■ AIM OF THE TASK ■
In the passage on Irish medical education below, return the wording from "Writing in Mistura, the" to "and our patients." unchanged.
(PASSAGE TO READ begins)
Writing in Mistura, the magazine of the Royal College of Surgeons, in 1954, a student explained that it was during the university years that

the various attributes are formed, just as irrevocably as the adaptation of shortcomings may occur. We must envisage this undergraduate period as an era delicate in temperament, pliable in direction and pregnant with influences which will direct us ultimately either into the channel of success and accomplishment, based on the quality of our work and our attributes in general, or into an abyss of failure, not only to ourselves, but to others who depended so much on us – our fathers, our mothers and our patients.

As in previous decades, the experiences of student days were thought to be fundamental in helping to shape the futures of newly qualified Irish doctors in the 1950s. After Irish independence in 1922, Irish medical education continued to be influenced by British ideas and continued to be monitored by the General Medical Council. In addition, problems with the quality of education were still prevalent and these were addressed by both the Rockefeller Foundation in the 1920s and the American Medical Association in the 1950s.
(PASSAGE TO READ ends)
(SUPPLIED INFORMATION begins)
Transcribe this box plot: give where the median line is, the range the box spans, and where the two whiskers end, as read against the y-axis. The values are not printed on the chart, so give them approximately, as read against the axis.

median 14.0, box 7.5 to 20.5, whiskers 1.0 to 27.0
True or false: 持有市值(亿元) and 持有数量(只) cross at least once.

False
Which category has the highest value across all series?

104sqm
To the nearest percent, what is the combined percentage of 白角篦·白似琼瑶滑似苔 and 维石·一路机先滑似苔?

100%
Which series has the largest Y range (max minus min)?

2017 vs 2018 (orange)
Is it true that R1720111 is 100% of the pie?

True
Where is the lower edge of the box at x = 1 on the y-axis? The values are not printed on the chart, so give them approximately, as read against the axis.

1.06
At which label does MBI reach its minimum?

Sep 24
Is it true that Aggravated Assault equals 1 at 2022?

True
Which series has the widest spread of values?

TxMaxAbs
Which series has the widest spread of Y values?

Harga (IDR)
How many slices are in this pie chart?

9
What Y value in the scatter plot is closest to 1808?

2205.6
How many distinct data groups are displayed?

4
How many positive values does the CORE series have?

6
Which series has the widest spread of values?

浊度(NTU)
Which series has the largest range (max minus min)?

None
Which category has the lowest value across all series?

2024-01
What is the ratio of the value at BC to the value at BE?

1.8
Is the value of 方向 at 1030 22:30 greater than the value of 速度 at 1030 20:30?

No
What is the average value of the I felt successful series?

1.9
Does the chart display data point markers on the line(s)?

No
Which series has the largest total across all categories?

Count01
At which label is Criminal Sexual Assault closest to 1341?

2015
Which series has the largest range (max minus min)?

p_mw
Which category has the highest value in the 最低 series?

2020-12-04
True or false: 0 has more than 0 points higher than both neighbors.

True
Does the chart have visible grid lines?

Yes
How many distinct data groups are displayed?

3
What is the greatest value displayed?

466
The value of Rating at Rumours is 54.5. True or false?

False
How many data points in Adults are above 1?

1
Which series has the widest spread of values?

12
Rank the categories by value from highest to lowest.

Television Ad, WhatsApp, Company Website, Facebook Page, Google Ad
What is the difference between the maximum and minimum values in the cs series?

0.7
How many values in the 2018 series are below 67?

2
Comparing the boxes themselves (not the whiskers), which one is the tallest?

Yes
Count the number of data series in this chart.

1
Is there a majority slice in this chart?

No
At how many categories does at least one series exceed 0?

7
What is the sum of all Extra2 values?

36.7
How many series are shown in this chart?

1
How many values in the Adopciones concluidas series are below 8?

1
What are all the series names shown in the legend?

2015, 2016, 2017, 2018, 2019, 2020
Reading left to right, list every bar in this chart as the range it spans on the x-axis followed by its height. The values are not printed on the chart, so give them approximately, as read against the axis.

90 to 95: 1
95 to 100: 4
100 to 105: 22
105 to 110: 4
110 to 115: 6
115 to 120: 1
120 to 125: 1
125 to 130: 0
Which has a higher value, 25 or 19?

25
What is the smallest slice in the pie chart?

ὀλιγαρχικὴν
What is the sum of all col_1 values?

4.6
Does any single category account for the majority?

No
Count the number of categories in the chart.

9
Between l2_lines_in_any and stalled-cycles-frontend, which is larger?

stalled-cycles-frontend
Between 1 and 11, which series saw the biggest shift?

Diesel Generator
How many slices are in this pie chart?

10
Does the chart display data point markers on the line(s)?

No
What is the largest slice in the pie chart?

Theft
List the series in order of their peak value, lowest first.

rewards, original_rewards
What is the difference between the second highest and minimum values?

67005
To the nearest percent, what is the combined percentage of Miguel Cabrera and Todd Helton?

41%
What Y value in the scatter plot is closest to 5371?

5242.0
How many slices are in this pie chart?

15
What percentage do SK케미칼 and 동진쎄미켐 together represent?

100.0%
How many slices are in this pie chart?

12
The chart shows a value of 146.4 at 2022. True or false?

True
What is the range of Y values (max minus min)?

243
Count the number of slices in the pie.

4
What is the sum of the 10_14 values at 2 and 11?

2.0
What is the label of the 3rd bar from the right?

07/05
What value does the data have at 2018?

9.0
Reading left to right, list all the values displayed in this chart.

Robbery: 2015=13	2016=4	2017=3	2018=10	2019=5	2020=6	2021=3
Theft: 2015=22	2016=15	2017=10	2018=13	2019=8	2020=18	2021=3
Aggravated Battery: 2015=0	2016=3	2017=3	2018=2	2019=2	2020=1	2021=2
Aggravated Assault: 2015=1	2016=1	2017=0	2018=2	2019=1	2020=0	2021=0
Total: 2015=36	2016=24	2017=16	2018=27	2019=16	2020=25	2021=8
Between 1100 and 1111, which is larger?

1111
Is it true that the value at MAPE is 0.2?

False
(SUPPLIED INFORMATION ends)
■ SOLUTION ■
Writing in Mistura, the magazine of the Royal College of Surgeons, in 1954, a student explained that it was during the university years that

the various attributes are formed, just as irrevocably as the adaptation of shortcomings may occur. We must envisage this undergraduate period as an era delicate in temperament, pliable in direction and pregnant with influences which will direct us ultimately either into the channel of success and accomplishment, based on the quality of our work and our attributes in general, or into an abyss of failure, not only to ourselves, but to others who depended so much on us – our fathers, our mothers and our patients.